| WORK TASK |
Count the lines in the data below that contain the string "podemos", treating uppercase and lowercase letters as different, and give only the number.

### DATASET ENTRIES

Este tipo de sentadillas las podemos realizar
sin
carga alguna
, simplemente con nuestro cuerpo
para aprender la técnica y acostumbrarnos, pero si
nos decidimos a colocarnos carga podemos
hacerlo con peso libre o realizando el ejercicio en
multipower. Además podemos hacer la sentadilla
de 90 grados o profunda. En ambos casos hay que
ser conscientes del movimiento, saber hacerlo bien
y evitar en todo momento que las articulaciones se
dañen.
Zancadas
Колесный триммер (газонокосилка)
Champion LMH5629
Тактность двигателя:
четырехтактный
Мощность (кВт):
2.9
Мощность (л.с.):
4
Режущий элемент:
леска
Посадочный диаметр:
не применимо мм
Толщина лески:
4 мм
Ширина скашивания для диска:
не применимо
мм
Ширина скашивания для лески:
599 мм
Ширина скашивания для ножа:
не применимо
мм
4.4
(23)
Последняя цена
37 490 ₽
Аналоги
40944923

######
### DATASET ENTRIES

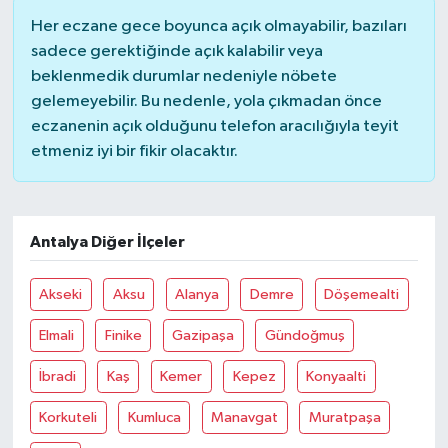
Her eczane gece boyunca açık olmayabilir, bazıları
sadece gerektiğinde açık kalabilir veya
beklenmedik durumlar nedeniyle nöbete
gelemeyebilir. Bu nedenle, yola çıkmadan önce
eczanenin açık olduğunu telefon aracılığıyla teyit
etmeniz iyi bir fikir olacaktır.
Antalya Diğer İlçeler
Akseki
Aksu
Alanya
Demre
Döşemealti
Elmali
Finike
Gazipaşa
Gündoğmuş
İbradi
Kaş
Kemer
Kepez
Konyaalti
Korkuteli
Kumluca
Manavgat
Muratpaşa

######

| YOUR RESPONSE |
3